**Text passage**
▬▬▬

Hi, I’m a bit struggling with formatting my VDS file from local to global. Currently I have to following code to transform my local entries LAD and LGT into their global equivalent:
mt = vds.variant_data.annotate_entries(
AD = hl.vds.local_to_global(vds.variant_data.LAD,
vds.variant_data.LA,
n_alleles=hl.len(vds.variant_data.alleles),
fill_value=0,
number="R")
)
# Transform local genotype to global
mt = mt.annotate_entries(GT = hl.vds.lgt_to_gt(mt.LGT, mt.LA))
# Densify to MT
mt = hl.vds.to_dense_mt(hl.vds.VariantDataset(vds.reference_data, mt))
The resulting mt has the following format:
+----------------+------------+------+-----------------------+------+-------+
| locus | alleles | rsid | s | GT | GQ |
+----------------+------------+------+-----------------------+------+-------+
| locus<GRCh38> | array<str> | str | str | call | int32 |
+----------------+------------+------+-----------------------+------+-------+
| chr1:100000 | ["G","T"] | NA | "SAMPLE" | 0/0 | 81 |
| AD | DP | LGT | LAD | LA |
+--------------+-------+------+--------------+--------------+
| array<int32> | int32 | call | array<int32> | array<int32> |
+--------------+-------+------+--------------+--------------+
| NA | 41 | 0/0 | [41] | NA |
The issue I’m having is that LA is a NA when the sample is hom-ref, and therefore AD is NA as well. What would be the easiest way to fix it?
I’ve tried the following snippet, with no luck:
# Annotate AD: If it's missing, create a array of length two with LAD, and DP - LAD
mt=mt.annotate_entries(AD=hl.or_else(mt.AD,hl.array([mt.LAD[0],mt.DP-mt.LAD[0]])))
Thanks!

▬▬▬

**Data for analysis**

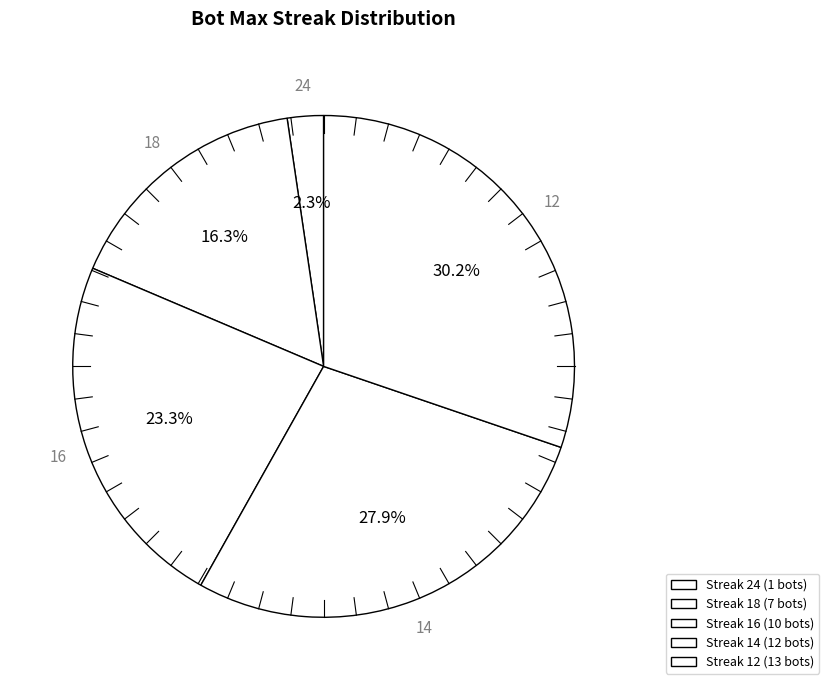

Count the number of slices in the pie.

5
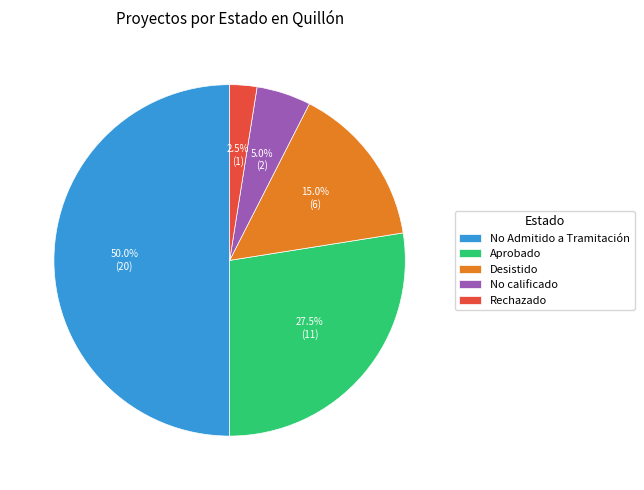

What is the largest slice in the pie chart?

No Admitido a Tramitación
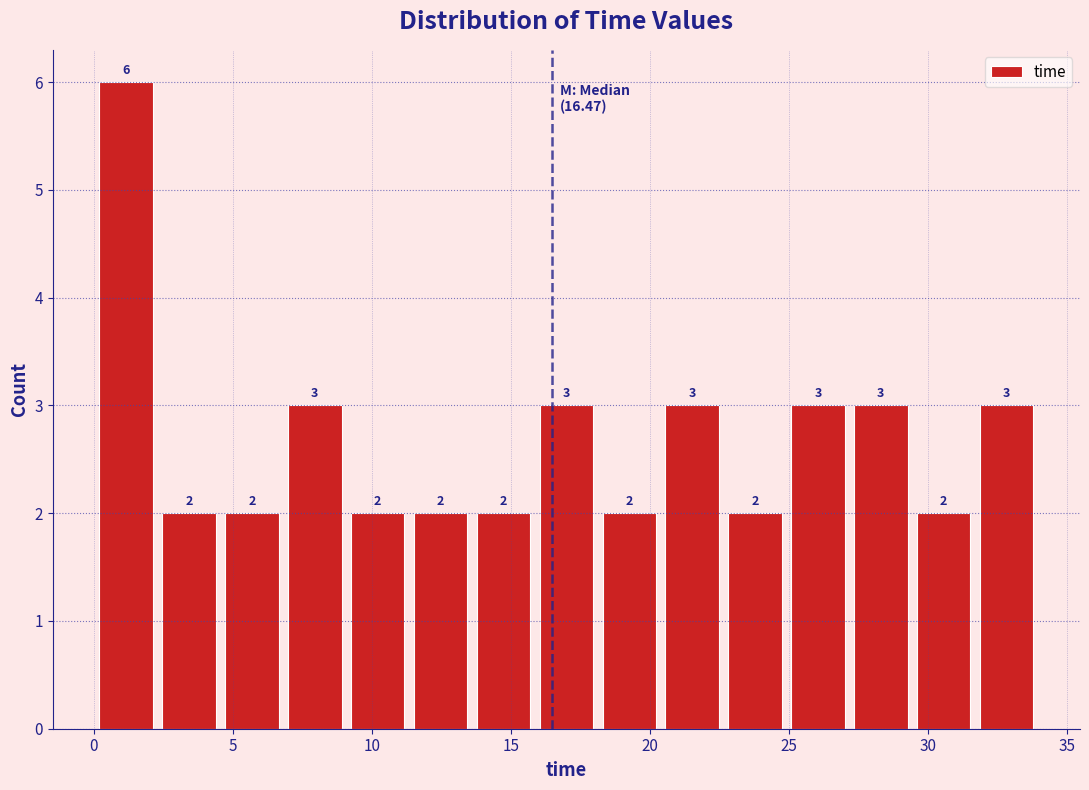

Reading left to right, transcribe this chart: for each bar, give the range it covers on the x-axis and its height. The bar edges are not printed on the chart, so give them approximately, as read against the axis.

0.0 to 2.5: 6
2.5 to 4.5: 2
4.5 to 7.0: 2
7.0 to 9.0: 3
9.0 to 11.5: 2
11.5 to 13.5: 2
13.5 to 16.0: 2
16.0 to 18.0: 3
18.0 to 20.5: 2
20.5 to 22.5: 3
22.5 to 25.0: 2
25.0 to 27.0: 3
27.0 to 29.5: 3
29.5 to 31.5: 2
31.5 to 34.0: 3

▬▬▬

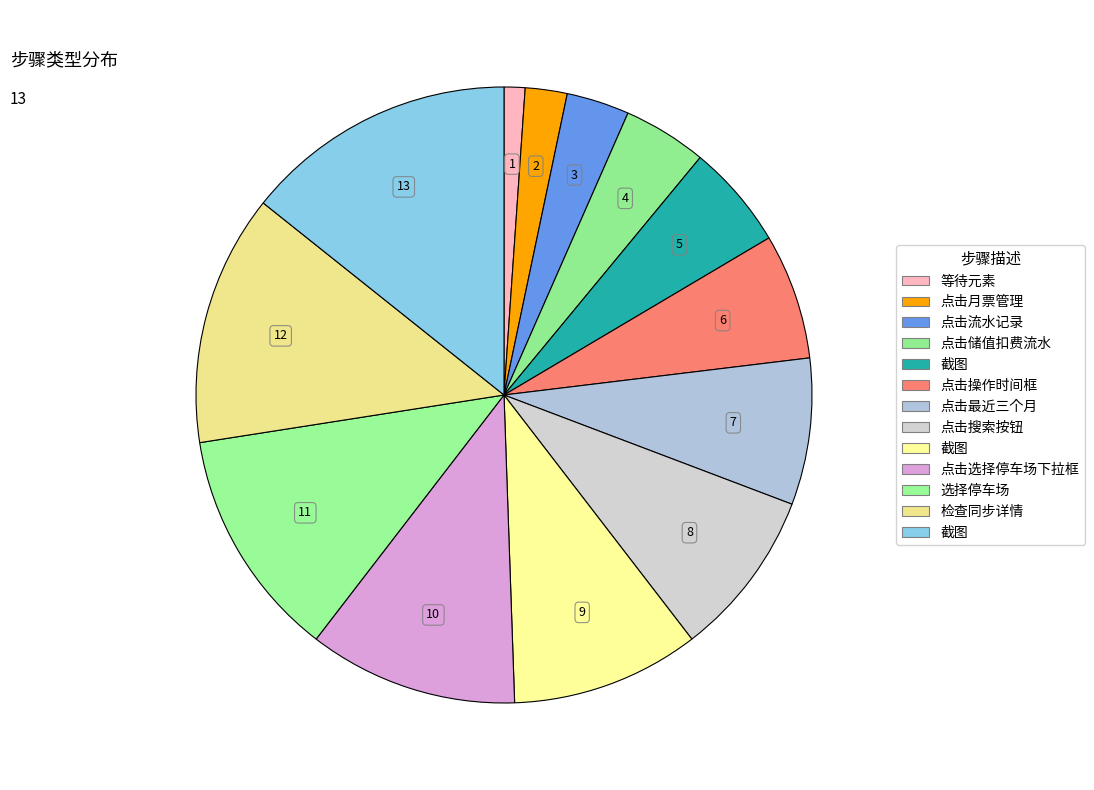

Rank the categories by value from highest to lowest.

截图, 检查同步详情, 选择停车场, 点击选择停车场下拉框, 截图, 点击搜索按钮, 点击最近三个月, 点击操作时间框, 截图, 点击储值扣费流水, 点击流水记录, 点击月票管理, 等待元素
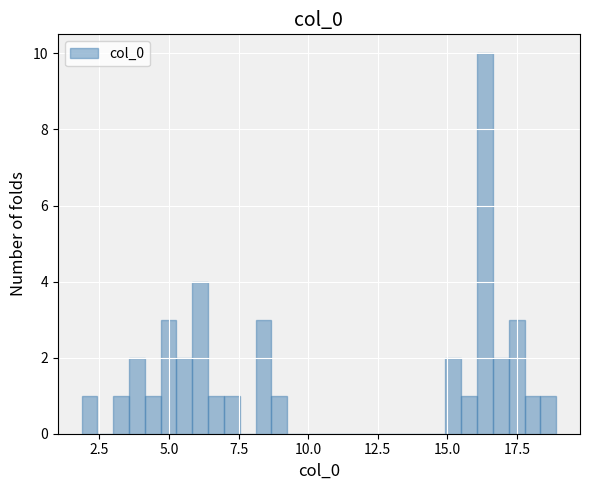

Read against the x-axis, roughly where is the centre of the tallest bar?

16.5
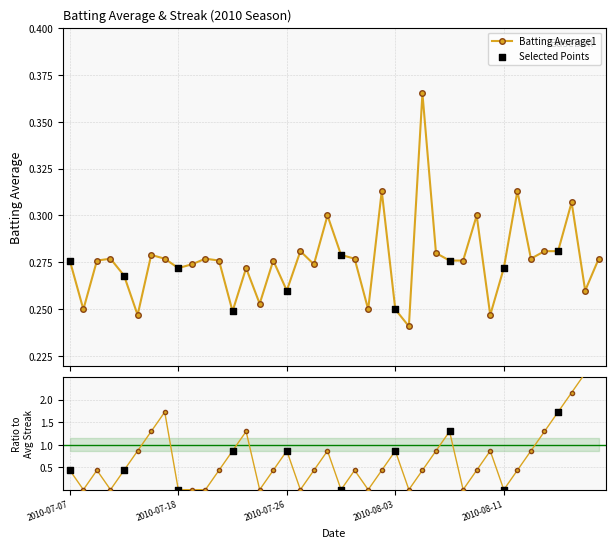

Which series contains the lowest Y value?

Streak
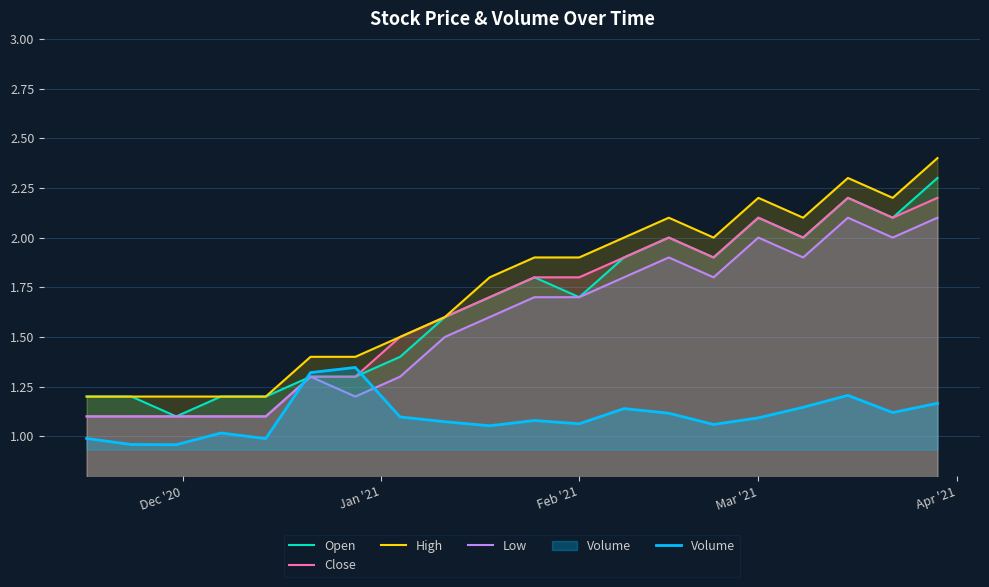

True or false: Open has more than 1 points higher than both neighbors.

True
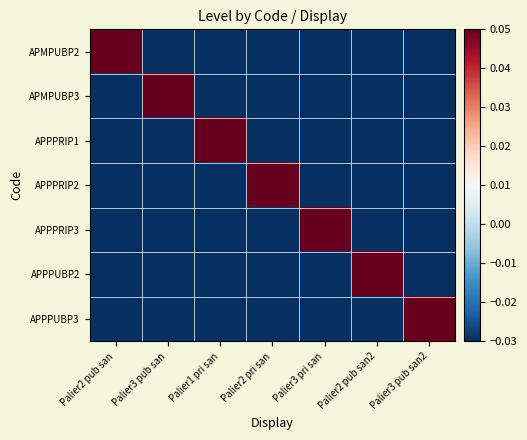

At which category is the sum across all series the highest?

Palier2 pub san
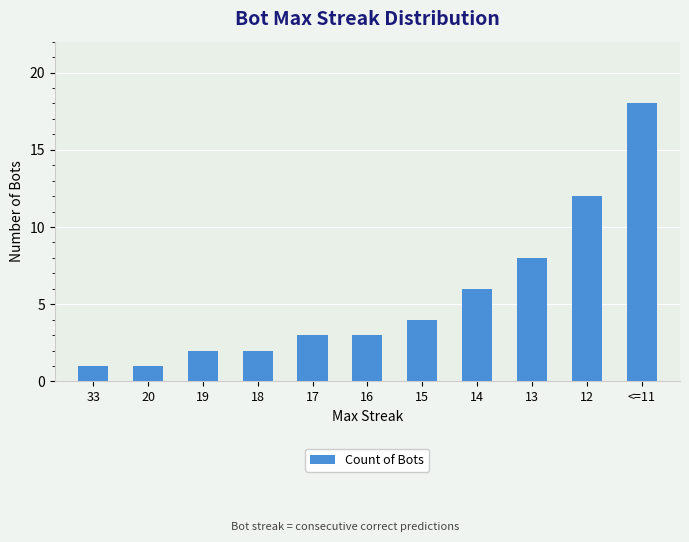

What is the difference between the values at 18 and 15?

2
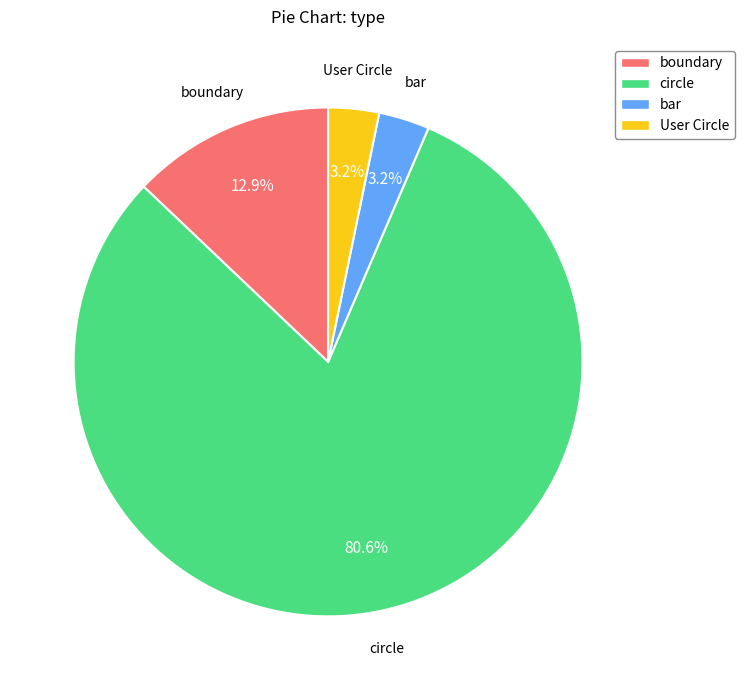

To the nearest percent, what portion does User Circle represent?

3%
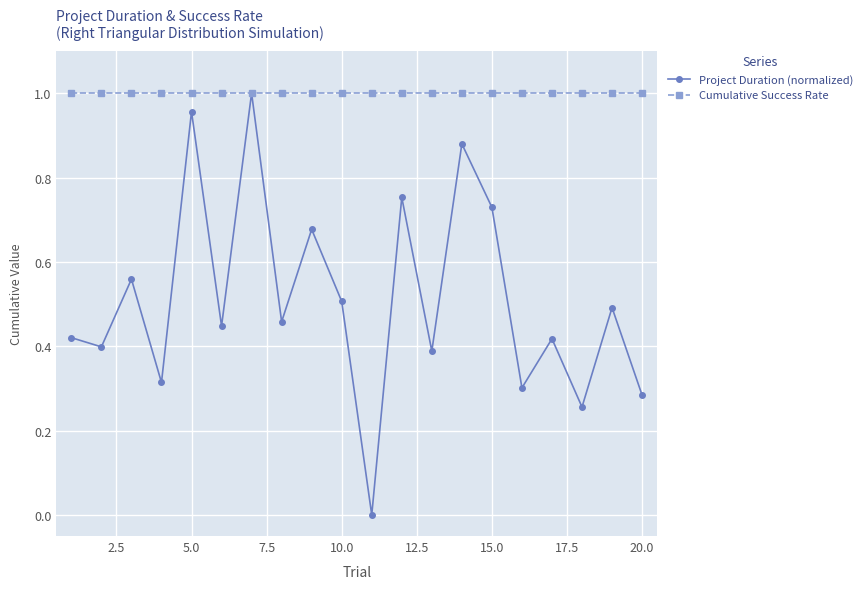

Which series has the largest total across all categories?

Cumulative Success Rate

▬▬▬

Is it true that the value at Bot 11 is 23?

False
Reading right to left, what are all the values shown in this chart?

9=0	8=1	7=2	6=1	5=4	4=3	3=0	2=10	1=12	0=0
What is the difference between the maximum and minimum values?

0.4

▬▬▬

**What you will do**
[1] In the post about converting a VDS from local to global, what is LA when the sample is hom-ref?
[2] Copy out word for word the lines of the listing from the one containing "What is the largest slice in the pie chart?" through the one containing "Reading left to", both included, leaving out the pictures.

**Completed exercise**
[1] LA is NA when the sample is hom-ref.

[2]
What is the largest slice in the pie chart?

No Admitido a Tramitación

Reading left to right, transcribe this chart: for each bar, give the range it covers on the x-axis and its height. The bar edges are not printed on the chart, so give them approximately, as read against the axis.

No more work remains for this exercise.